Vous parlez de sécurité avec des trémolos dans la voix. Si vous passez une heure à militer contre les déchets nucléaires, vous devriez passer 100 fois plus de temps à demander la fermeture des centrales à charbon (des dizaines de milliers de morts pas an), à gaz (le récent accident aux USA a fait 50 morts. Vous n’en parlez pas ?), des centrales hydrauliques (l’accident en Sibérie d’août dernier a fait 75 morts. Vous n’en parlez pas ?), des plates formes chimiques (AZF, vous avez entendu parler ? l’accident à Carling de juillet dernier a fait 2 morts. Vous n’en parlez pas ?). Si vous voulez le risque zéro, vous n’avez pas fini.

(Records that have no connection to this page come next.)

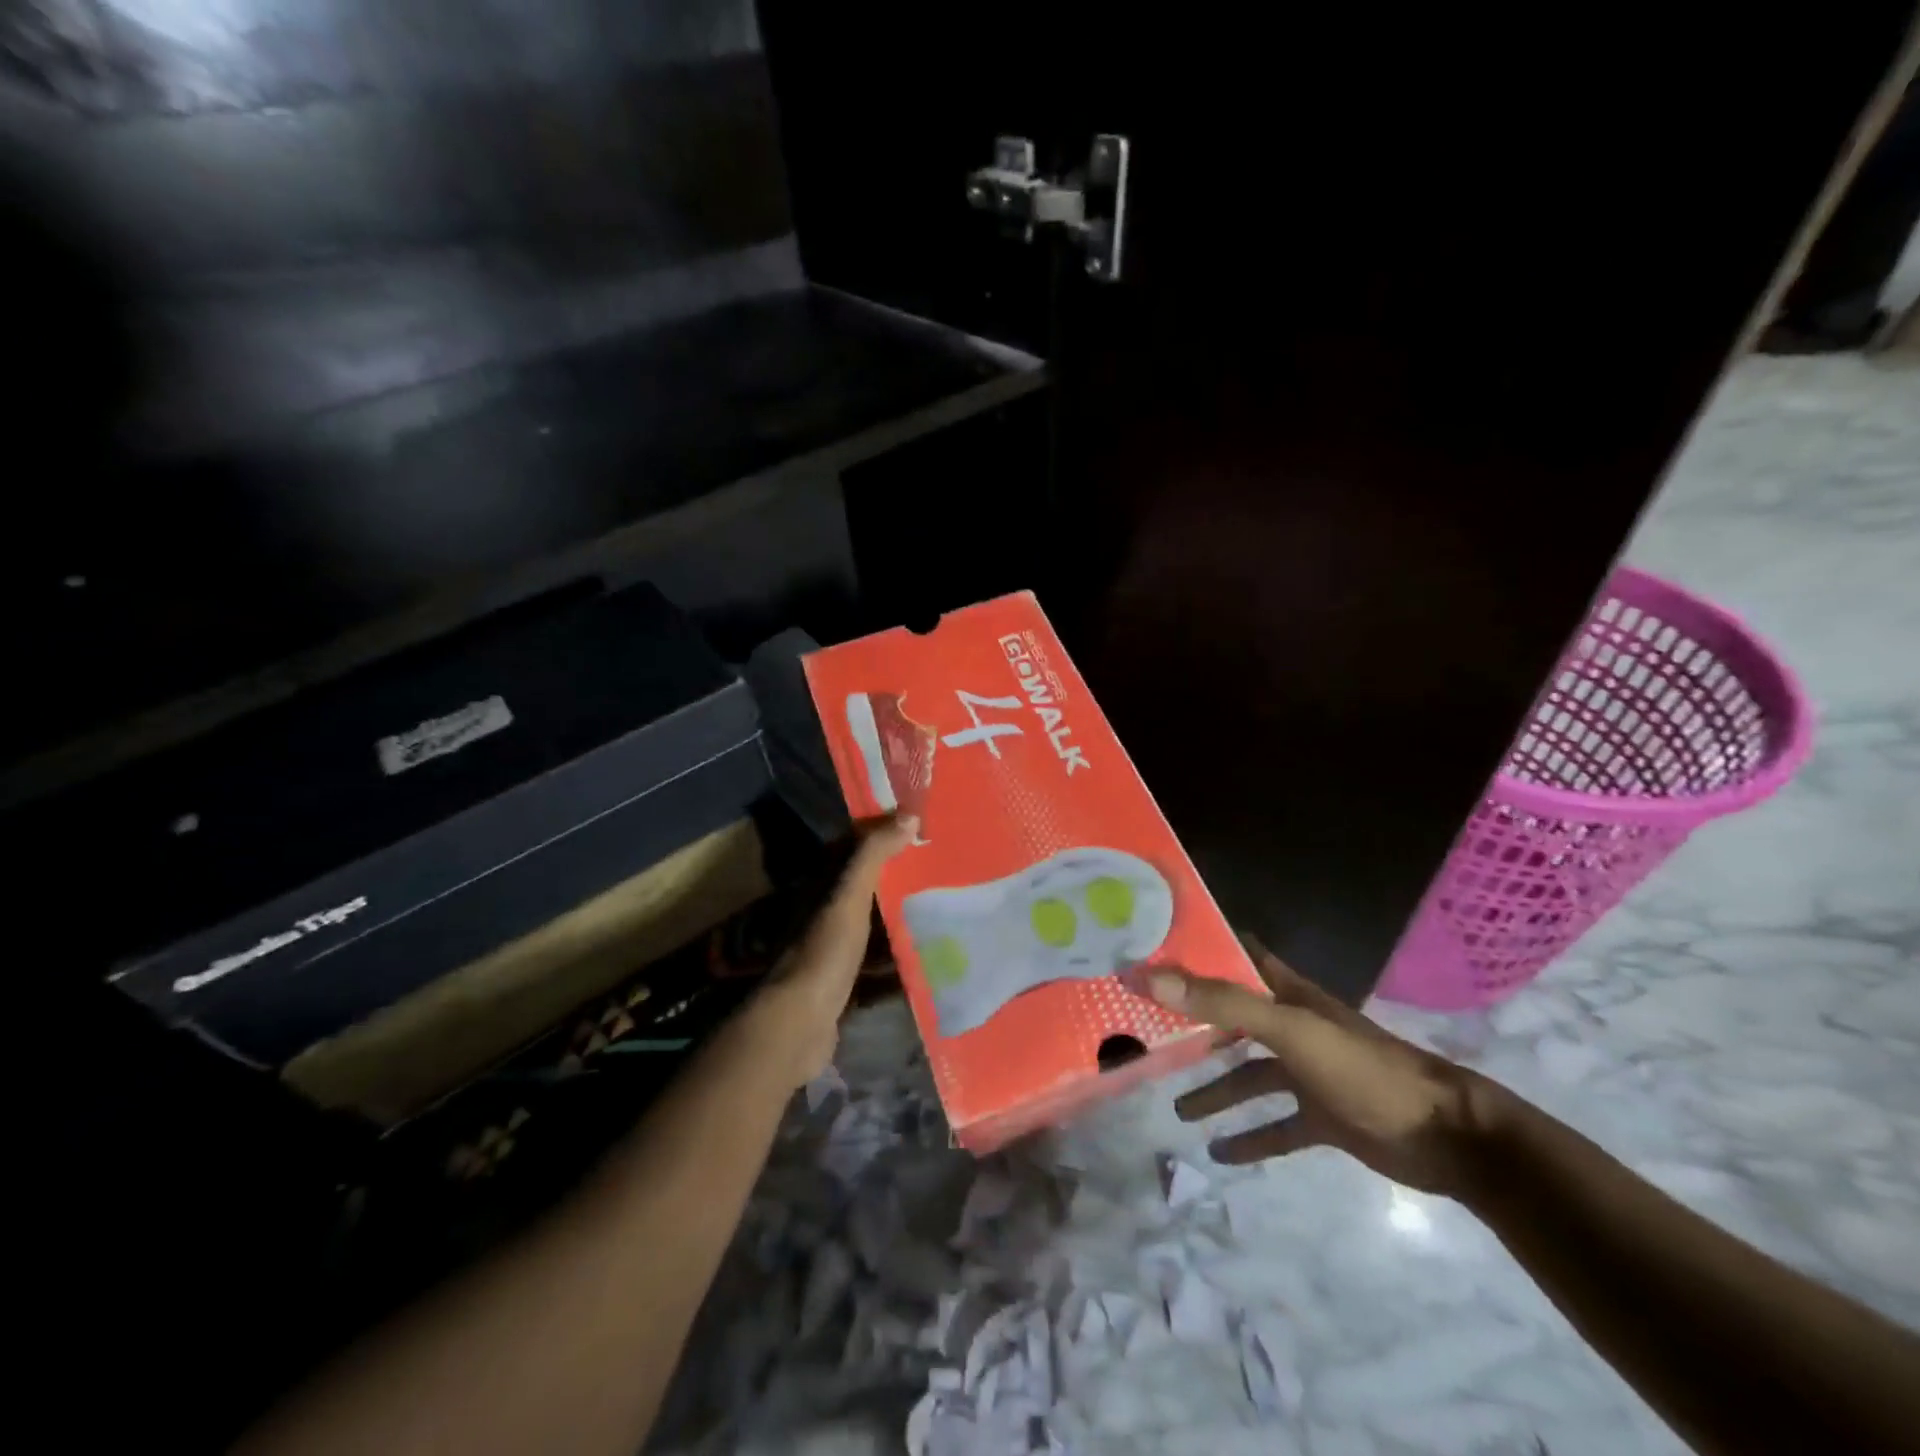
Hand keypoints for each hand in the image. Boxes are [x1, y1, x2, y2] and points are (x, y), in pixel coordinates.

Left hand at [737, 815, 916, 1088]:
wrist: (797, 1026)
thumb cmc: (823, 952)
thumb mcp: (848, 897)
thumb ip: (873, 856)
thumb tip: (908, 815)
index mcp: (820, 888)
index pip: (851, 849)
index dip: (881, 833)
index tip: (919, 824)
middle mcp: (824, 914)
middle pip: (865, 888)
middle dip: (899, 877)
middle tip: (942, 866)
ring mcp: (833, 951)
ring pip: (873, 926)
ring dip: (902, 918)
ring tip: (945, 908)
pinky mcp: (845, 984)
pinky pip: (878, 964)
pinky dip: (899, 960)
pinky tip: (930, 959)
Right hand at [1145, 936, 1503, 1195]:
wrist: (1446, 1136)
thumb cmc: (1362, 1068)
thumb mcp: (1290, 1030)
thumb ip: (1224, 1004)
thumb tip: (1151, 977)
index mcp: (1287, 993)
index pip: (1235, 955)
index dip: (1198, 948)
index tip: (1155, 948)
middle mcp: (1292, 1025)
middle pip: (1233, 1017)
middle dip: (1194, 1023)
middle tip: (1148, 1030)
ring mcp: (1309, 1073)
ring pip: (1249, 1077)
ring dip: (1215, 1091)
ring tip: (1177, 1109)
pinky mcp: (1324, 1118)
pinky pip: (1277, 1127)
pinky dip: (1250, 1139)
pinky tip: (1219, 1154)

« de plus, cette énergie qui devait nous assurer une indépendance, nous fait dépendre pour les 3/4 de son approvisionnement en uranium de l’extérieur, l’Afrique, et d’autres, déclenchant au passage des guerres, comme au Niger par exemple. »

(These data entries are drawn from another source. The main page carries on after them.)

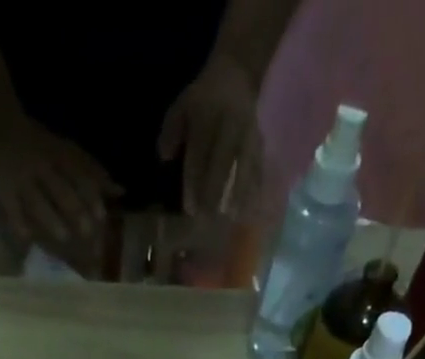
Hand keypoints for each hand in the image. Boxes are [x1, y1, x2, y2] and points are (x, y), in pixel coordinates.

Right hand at [0, 109, 122, 248]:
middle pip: (61, 189)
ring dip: (51, 218)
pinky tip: (28, 239)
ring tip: (64, 237)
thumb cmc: (37, 142)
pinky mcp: (3, 189)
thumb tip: (121, 190)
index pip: (79, 176)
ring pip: (38, 200)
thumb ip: (91, 171)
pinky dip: (20, 224)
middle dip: (75, 210)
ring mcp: (22, 178)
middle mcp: (43, 167)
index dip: (91, 196)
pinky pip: (13, 209)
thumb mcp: (66, 150)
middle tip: (88, 234)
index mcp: (59, 156)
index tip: (102, 217)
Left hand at [158, 55, 263, 215]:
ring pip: (244, 162)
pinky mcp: (259, 136)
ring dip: (239, 191)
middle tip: (208, 218)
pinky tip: (252, 203)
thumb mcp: (181, 108)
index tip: (190, 208)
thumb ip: (171, 133)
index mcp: (206, 117)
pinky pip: (258, 160)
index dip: (194, 183)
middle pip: (222, 162)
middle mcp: (228, 123)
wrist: (235, 73)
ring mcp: (246, 130)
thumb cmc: (202, 100)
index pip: (199, 155)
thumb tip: (165, 158)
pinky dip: (256, 182)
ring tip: (233, 215)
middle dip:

Vous voulez savoir ce qu’est l’indépendance énergétique française ? Premièrement, figurez-vous que si on devait produire 480 TWh (production nucléaire France 2009) avec des combustibles fossiles, cela coûterait, aux cours actuels, entre 20 et 30 milliards d’euros annuellement sur notre facture énergétique, déjà très lourde. Combien nous coûtent nos importations d’uranium ? Environ 500 millions d’euros, soit 50 fois moins, et nous exportons de l’électricité pour une valeur supérieure à ce coût ! Deuxièmement, nous avons en réserve de combustible sur notre sol de quoi tenir 3 ans (alors que les réserves d’hydrocarbures se comptent en semaines et ne dépassent guère 3 mois) si l’ensemble de nos fournisseurs (Etats-Unis, Canada, Kazakstan, Niger) venaient à faire simultanément défaut. Hypothèse d’autant plus absurde, qu’Areva est copropriétaire des mines en question et dispose de ce fait d’environ 60 ans de réserves, au rythme actuel. Troisièmement, il est exact que les mines françaises sont maintenant fermées, tout simplement parce que les coûts d’exploitation sont moins favorables. Il serait facile de reprendre l’exploitation dans le cas contraire. Impossible pour le gaz ou le pétrole : il n’y en a plus. Quatrièmement, l’uranium ne « brûle » pas comme le charbon ou le pétrole, mais se transmute en d’autres éléments qui peuvent être valorisés énergétiquement (MOX). 20% de notre électricité est actuellement produite avec du MOX. Cinquièmement, quand on reprendra enfin la filière des surgénérateurs, honteusement interrompue par décision politique, l’uranium sera beaucoup mieux exploité qu’actuellement, ce qui assurera notre production électrique pour plusieurs milliers d’années. Après on verra.